Mary Grabar
I was probably one of the last people in the world to learn about the attack on September 11, 2001.
I was deep into revising my dissertation on Walker Percy for a committee member who ultimately had to be replaced; like many faculty members he insisted I present the dominant view of the U.S. as fascist. Three other committee members thought my original version was suitable for a book. But today’s graduate student will have even less of an opportunity to work with decent faculty members than I did. The sociopaths in charge have simply replaced such retiring members with their own kind.
It was 9/11 that finally convinced me that those who rule the academy are sociopaths.
When around 2:00 p.m. I finally pulled away from revising and checked my email, I learned that the University of Georgia had sent everybody home at noon. When I called the campus for a scheduled appointment I was told that we had been attacked.
War, I thought.

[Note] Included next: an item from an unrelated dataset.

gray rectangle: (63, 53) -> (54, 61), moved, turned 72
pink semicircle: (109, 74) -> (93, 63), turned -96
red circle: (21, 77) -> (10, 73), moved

Pearl Harbor.
But no such thing to my colleagues who immediately flooded the discussion listserv with political analyses about U.S. imperialism and calls for support of some Afghan women’s revolutionary group. A graduate student whose relatives were hurt at the Pentagon pleaded with the radicals to hold off on the political analyses. The predictable missives about the First Amendment flew forth as well as insults directed at the poor woman. A colleague told me about spending an entire class period explaining to freshmen that the Crusades were the reason they “hate us.” Bright yellow announcements of forums on “Understanding Islam” popped up on campus, as they did all over the country.
As Americans jumped to their deaths from burning skyscrapers, the academics, like Ward Churchill, in their ivory towers, began penning analyses of “chickens coming home to roost.”
Others were a little more subtle and presented the event as “spectacle,” as a kind of aesthetic display of the downfall of Western imperialism. The Twin Towers were huge phallic symbols, displays of “masculinist” arrogance.
The privileged professors continue to present the event this way as I learned at the last conference of the South Atlantic Modern Language Association, where “Critical Plenary Speaker” Professor Anne McClintock called the U.S. a “paranoid empire.” To McClintock [PDF], writing from the safety of her own ivory tower in Madison, Wisconsin, “the 9/11 attacks came as a dazzling solution, both to the enemy deficit and the problem of legitimacy. . . .”
Now thanks to a generation groomed to hate America we have voted in an America-hating president. Nine years later, on land where body parts of victims are still being found, we’ve got an imam wanting to build a super mosque funded by terrorist-linked groups. The president supports him.
The free-speech advocates are nowhere to be found to defend a minister who wants to burn Korans in protest.
The yellow posters dotting Park Hall were symbols of what was to come.
We continue to teach about the Holocaust, but fail to mention the large percentage of educated “intellectuals” who ran the show.
So I was intrigued last weekend during the Decatur book festival (where booths for communists and peace-loving Muslims had multiplied) by an author of a book on that topic. He named names, crimes, and academic degrees. But he linked this development to the persecution of “liberals.”
I asked the author if he knew anything about the intellectuals’ reactions to 9/11. He did not. I don’t think it’s a stretch of an analogy to link those in white coats who did practice runs for gassing Jews on handicapped children with the sociopaths who think of Americans leaping to their deaths as an “aesthetic” experience or of fear as being “paranoid.”
The psychological literature shows a link between overindulged children with narcissism and sociopathy later in life. The tenured radicals are aging children whose privilege insulates them from the struggles and realities of everyday life. These are people who do not have to run into burning and exploding buildings.
The reaction to 9/11 could have been predicted. The pampered professors have been acting this way for decades.
They “organize” communities they have no stake in. They call police “pigs” because they don’t need them to stop the drug pushers, thieves, and rapists around them. They inspire riots because they don’t have to live in the ruined neighborhoods. They can favor affirmative action because they’re the ones doing the hiring. They never have to live with the consequences of their own “solutions.”
These are the people who populate the Obama administration.
Can anybody else see a historical parallel?